Initial planting started later than expected, so organizers turned mostly to leafy vegetables like radicchio, kale, parsley, carrots and broccoli rabe that can be harvested in the fall. That said, they also included cucumbers, tomatoes and tulsi basil, if only to see what happens, particularly if fall runs warm. In the spring, the gardeners will plant in April and May, so they can harvest in the summer.
Takes a village
Because gardening extends beyond the academic year, the garden relies on year-round graduate students, staff members and some Albert Dorman Honors Scholars to step up in the summer. They use a Google Sheet to track their watering. One rule: if you water one plot, water them all.

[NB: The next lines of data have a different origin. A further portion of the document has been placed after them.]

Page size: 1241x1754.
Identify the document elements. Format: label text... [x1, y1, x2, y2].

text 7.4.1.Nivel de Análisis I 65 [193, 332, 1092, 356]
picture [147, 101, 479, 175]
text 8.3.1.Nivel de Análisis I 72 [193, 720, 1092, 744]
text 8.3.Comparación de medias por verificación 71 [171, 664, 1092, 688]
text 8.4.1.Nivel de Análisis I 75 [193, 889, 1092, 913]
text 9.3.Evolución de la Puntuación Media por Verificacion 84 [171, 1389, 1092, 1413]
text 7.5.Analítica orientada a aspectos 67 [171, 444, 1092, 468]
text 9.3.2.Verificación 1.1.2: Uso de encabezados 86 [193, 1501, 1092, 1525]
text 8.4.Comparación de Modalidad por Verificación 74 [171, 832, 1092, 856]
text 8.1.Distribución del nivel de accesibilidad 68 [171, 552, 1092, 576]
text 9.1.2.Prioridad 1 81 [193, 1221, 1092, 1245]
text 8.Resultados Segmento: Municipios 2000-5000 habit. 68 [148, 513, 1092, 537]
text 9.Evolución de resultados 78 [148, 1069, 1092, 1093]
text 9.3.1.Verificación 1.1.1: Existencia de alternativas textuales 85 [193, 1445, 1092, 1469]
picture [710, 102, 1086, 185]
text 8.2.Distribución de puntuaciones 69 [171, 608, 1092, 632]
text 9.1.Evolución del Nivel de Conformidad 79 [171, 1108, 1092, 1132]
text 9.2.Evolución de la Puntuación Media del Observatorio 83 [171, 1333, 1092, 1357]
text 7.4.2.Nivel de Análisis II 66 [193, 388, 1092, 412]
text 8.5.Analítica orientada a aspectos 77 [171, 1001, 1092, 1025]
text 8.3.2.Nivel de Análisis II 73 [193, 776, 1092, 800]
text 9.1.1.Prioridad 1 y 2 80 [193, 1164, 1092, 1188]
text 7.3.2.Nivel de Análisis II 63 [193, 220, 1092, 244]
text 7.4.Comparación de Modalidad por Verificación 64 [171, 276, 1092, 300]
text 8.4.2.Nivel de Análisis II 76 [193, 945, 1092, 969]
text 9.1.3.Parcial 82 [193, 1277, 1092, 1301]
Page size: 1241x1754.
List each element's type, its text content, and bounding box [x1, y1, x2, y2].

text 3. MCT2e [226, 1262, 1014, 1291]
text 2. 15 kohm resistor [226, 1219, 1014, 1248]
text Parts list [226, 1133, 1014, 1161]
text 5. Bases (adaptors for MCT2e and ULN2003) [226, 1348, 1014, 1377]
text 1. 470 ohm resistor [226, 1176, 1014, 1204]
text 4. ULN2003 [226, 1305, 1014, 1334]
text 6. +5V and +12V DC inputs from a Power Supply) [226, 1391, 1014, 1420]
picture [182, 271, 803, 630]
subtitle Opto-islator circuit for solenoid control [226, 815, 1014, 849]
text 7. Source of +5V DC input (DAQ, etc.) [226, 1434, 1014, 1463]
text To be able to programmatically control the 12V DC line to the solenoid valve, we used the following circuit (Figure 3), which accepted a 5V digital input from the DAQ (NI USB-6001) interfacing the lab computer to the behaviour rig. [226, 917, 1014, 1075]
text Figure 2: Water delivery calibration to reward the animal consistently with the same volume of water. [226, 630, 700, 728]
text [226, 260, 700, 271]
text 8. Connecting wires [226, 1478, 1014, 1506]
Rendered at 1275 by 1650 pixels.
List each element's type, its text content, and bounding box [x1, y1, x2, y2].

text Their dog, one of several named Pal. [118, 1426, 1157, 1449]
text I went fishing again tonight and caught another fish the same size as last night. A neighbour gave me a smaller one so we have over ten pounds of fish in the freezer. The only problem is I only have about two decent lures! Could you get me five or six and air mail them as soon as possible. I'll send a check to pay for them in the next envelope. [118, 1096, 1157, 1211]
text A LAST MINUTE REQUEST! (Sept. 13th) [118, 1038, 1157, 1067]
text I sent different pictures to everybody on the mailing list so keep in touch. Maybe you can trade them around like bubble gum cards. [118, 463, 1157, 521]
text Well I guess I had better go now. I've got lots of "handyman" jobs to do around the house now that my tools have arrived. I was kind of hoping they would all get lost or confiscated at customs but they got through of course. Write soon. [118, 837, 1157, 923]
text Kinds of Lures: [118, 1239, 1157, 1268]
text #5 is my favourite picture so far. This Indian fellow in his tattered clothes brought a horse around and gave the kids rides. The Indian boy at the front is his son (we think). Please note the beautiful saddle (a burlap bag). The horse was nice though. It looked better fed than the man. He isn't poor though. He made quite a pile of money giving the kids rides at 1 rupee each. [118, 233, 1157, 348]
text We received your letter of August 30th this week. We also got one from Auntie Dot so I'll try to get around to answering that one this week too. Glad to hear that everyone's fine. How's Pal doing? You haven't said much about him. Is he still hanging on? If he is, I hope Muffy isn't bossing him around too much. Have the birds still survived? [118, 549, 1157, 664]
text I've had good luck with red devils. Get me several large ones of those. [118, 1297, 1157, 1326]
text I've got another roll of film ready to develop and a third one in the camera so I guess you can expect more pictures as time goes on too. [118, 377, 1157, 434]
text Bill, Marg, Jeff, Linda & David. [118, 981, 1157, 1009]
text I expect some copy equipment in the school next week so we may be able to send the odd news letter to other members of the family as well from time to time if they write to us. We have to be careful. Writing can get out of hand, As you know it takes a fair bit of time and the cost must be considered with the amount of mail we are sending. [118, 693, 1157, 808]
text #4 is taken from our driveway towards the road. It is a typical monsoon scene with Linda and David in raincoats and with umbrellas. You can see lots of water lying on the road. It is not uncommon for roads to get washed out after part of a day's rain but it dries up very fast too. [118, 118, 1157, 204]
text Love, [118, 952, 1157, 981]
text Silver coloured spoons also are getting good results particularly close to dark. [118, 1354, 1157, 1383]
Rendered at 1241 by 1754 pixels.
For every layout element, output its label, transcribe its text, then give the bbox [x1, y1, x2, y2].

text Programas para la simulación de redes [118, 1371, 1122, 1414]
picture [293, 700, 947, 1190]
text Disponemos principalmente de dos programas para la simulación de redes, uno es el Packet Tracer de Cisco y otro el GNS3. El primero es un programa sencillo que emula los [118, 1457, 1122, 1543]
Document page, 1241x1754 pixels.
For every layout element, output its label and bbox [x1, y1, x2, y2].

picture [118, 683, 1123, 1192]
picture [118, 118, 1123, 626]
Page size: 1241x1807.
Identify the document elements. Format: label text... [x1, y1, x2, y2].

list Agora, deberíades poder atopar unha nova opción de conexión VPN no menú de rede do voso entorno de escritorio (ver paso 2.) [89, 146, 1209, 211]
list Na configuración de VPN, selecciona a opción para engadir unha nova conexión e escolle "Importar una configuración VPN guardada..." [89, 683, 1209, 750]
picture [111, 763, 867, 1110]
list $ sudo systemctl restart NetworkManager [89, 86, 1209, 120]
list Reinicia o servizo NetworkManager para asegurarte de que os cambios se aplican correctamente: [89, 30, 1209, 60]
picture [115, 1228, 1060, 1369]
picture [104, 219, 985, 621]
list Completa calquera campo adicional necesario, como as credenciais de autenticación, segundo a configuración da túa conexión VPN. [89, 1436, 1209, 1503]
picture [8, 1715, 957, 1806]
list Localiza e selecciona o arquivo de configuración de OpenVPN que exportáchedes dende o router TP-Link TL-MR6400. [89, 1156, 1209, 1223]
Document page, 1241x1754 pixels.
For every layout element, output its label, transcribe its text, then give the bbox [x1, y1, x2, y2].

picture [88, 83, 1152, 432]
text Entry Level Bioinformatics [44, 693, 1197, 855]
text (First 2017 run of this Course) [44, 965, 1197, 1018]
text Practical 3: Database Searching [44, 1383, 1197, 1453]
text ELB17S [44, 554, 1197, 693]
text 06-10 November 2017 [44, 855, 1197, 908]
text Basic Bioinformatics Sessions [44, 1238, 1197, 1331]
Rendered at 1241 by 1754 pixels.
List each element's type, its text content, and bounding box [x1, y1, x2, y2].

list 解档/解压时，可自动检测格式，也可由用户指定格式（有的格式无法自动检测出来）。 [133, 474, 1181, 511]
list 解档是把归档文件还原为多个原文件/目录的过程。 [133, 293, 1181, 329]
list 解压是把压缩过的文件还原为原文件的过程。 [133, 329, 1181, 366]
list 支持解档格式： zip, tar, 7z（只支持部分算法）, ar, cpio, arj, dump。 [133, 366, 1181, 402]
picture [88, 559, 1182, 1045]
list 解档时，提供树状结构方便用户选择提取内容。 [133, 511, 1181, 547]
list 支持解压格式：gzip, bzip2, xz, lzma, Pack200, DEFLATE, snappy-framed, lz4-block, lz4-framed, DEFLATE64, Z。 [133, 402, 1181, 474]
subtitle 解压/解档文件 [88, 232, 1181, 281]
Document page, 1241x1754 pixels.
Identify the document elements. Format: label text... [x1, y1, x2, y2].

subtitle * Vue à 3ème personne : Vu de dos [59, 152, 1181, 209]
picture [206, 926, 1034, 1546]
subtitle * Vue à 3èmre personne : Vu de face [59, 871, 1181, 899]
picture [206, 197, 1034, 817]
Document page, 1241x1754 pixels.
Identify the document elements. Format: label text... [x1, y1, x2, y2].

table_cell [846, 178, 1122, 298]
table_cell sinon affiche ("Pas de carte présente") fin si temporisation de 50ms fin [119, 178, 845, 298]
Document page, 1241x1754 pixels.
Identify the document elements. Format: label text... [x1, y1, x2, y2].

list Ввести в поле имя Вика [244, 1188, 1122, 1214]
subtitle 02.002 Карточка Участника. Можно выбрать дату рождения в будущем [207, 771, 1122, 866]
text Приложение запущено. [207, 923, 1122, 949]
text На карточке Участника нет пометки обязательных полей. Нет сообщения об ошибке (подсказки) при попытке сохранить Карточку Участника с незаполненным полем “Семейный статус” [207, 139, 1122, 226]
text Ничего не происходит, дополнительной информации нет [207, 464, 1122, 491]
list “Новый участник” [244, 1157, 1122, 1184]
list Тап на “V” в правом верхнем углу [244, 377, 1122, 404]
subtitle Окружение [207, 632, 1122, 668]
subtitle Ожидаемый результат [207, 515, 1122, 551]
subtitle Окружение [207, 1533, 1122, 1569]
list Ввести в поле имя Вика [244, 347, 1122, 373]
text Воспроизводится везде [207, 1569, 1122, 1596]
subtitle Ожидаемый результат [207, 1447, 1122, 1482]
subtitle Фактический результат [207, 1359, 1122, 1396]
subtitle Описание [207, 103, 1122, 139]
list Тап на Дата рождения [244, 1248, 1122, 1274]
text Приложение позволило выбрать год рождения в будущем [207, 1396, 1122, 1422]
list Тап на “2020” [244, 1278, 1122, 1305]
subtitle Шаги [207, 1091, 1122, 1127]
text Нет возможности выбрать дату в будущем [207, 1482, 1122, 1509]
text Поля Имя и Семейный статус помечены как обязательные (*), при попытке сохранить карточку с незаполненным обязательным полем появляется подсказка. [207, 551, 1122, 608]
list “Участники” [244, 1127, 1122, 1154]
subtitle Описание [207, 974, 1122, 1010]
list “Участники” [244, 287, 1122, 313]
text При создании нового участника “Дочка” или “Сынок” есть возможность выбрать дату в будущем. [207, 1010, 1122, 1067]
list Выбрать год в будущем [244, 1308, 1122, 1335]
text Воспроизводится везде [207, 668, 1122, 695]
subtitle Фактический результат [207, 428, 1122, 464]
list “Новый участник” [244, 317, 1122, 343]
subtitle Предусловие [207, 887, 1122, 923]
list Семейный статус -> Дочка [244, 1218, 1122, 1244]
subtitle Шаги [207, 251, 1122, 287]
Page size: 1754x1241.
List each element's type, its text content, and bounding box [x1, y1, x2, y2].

Each plot is assigned to a group, though other participants are welcome, particularly as organizers hope to add plots. The initial groups are the Graduate Student Association, NJIT Green, Nepali Student Association, Sanskar and a cluster of faculty, staff and administrators.
The grant required that at least six gardeners live in Newark. No sweat there, as staffers Ana Caneira, Melanie Dunn, Zachary Kellett, Brandon Robinson, Erica Rolek and Alexis Telyczka, Ph.D. student Fernando Vera Buschmann and Associate Professor Cong Wang all live in the city.
Same goes for Flaim, who walks to campus from the Ironbound section. A quest for green space sparked her pursuit of a garden. In a few months, we’ll see the first fruits.